# Exercise directions:
Reproduce every line of the listing below without any changes.

(Extracted data entries)
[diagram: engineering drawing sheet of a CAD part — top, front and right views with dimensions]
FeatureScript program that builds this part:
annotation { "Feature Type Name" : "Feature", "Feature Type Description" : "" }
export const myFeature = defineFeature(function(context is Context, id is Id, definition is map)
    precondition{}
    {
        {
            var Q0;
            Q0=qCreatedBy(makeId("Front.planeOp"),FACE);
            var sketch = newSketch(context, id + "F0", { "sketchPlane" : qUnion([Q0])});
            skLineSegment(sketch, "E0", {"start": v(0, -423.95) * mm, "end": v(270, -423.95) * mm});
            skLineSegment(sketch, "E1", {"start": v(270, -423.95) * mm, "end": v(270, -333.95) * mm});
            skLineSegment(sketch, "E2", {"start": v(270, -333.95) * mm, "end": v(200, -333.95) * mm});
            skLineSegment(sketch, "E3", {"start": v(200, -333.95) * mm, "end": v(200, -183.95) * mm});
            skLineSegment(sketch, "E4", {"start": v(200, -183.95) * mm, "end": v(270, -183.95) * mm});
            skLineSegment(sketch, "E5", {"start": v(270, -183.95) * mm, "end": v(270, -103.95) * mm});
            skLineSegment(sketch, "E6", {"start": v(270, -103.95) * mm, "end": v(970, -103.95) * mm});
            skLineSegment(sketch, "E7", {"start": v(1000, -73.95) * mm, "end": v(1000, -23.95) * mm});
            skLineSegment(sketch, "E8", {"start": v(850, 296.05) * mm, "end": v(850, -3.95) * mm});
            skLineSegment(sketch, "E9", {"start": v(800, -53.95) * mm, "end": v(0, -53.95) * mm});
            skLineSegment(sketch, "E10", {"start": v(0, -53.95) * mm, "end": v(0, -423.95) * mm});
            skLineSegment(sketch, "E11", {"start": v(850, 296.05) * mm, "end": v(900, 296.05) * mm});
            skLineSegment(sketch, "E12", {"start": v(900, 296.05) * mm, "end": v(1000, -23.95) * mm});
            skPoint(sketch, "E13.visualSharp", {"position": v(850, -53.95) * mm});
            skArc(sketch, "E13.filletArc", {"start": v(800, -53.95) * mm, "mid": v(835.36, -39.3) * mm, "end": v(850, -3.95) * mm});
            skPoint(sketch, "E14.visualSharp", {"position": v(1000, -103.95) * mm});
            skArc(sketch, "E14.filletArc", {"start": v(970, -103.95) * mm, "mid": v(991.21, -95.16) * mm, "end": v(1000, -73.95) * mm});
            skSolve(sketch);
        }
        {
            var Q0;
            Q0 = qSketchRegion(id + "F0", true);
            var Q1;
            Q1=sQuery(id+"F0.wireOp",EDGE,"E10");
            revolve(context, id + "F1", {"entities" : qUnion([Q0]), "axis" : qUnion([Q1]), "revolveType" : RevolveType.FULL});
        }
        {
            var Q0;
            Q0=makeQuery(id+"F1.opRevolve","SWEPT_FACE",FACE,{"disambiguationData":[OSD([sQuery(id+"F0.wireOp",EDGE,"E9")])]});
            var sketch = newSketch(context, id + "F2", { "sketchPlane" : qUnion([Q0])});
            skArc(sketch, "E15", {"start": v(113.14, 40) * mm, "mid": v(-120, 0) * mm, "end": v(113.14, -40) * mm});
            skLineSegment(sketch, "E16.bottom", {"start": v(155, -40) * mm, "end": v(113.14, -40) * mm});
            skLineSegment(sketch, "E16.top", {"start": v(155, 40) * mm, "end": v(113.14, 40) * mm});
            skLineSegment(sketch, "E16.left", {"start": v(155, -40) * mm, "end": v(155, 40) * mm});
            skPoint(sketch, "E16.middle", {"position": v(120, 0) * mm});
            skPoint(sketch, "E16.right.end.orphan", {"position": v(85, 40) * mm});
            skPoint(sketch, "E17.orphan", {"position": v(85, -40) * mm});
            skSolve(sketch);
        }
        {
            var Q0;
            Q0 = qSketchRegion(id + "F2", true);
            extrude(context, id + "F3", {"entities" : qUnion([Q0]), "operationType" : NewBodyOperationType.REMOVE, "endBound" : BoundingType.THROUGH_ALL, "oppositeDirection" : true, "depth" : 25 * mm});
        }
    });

# Response:
[diagram: engineering drawing sheet of a CAD part — top, front and right views with dimensions]
FeatureScript program that builds this part:
annotation { "Feature Type Name" : "Feature", "Feature Type Description" : "" }
export const myFeature = defineFeature(function(context is Context, id is Id, definition is map)
    precondition{}
    {
        {
            var Q0;
            Q0=qCreatedBy(makeId("Front.planeOp"),FACE);
            var sketch = newSketch(context, id + "F0", { "sketchPlane" : qUnion([Q0])});
            skLineSegment(sketch, "E0", {"start": v(0, -423.95) * mm, "end": v(270, -423.95) * mm});
            skLineSegment(sketch, "E1", {"start": v(270, -423.95) * mm, "end": v(270, -333.95) * mm});
            skLineSegment(sketch, "E2", {"start": v(270, -333.95) * mm, "end": v(200, -333.95) * mm});
            skLineSegment(sketch, "E3", {"start": v(200, -333.95) * mm, "end": v(200, -183.95) * mm});
            skLineSegment(sketch, "E4", {"start": v(200, -183.95) * mm, "end": v(270, -183.95) * mm});
            skLineSegment(sketch, "E5", {"start": v(270, -183.95) * mm, "end": v(270, -103.95) * mm});
            skLineSegment(sketch, "E6", {"start": v(270, -103.95) * mm, "end": v(970, -103.95) * mm});
            skLineSegment(sketch, "E7", {"start": v(1000, -73.95) * mm, "end": v(1000, -23.95) * mm});
            skLineSegment(sketch, "E8", {"start": v(850, 296.05) * mm, "end": v(850, -3.95) * mm});
            skLineSegment(sketch, "E9", {"start": v(800, -53.95) * mm, "end": v(0, -53.95) * mm});
            skLineSegment(sketch, "E10", {"start": v(0, -53.95) * mm, "end": v(0, -423.95) * mm});
            skLineSegment(sketch, "E11", {"start": v(850, 296.05) * mm, "end": v(900, 296.05) * mm});
            skLineSegment(sketch, "E12", {"start": v(900, 296.05) * mm, "end": v(1000, -23.95) * mm});
            skPoint(sketch, "E13.visualSharp", {"position": v(850, -53.95) * mm});
            skArc(sketch, "E13.filletArc", {"start": v(800, -53.95) * mm, "mid": v(835.36, -39.3) * mm, "end": v(850, -3.95) * mm});
            skPoint(sketch, "E14.visualSharp", {"position": v(1000, -103.95) * mm});
            skArc(sketch, "E14.filletArc", {"start": v(970, -103.95) * mm, "mid": v(991.21, -95.16) * mm, "end": v(1000, -73.95) * mm});
            skSolve(sketch);
        }
        {
            var Q0;
            Q0 = qSketchRegion(id + "F0", true);
            var Q1;
            Q1=sQuery(id+"F0.wireOp",EDGE,"E10");
            revolve(context, id + "F1", {"entities" : qUnion([Q0]), "axis" : qUnion([Q1]), "revolveType" : RevolveType.FULL});
        }
        {
            var Q0;
            Q0=makeQuery(id+"F1.opRevolve","SWEPT_FACE",FACE,{"disambiguationData":[OSD([sQuery(id+"F0.wireOp",EDGE,"E9")])]});
            var sketch = newSketch(context, id + "F2", { "sketchPlane" : qUnion([Q0])});
            skArc(sketch, "E15", {"start": v(113.14, 40) * mm, "mid": v(-120, 0) * mm, "end": v(113.14, -40) * mm});
            skLineSegment(sketch, "E16.bottom", {"start": v(155, -40) * mm, "end": v(113.14, -40) * mm});
            skLineSegment(sketch, "E16.top", {"start": v(155, 40) * mm, "end": v(113.14, 40) * mm});
            skLineSegment(sketch, "E16.left", {"start": v(155, -40) * mm, "end": v(155, 40) * mm});
            skPoint(sketch, "E16.middle", {"position": v(120, 0) * mm});
            skPoint(sketch, "E16.right.end.orphan", {"position": v(85, 40) * mm});
            skPoint(sketch, "E17.orphan", {"position": v(85, -40) * mm});
            skSolve(sketch);
        }
        {
            var Q0;
            Q0 = qSketchRegion(id + "F2", true);
            extrude(context, id + "F3", {"entities" : qUnion([Q0]), "operationType" : NewBodyOperationType.REMOVE, "endBound" : BoundingType.THROUGH_ALL, "oppositeDirection" : true, "depth" : 25 * mm});
        }
    });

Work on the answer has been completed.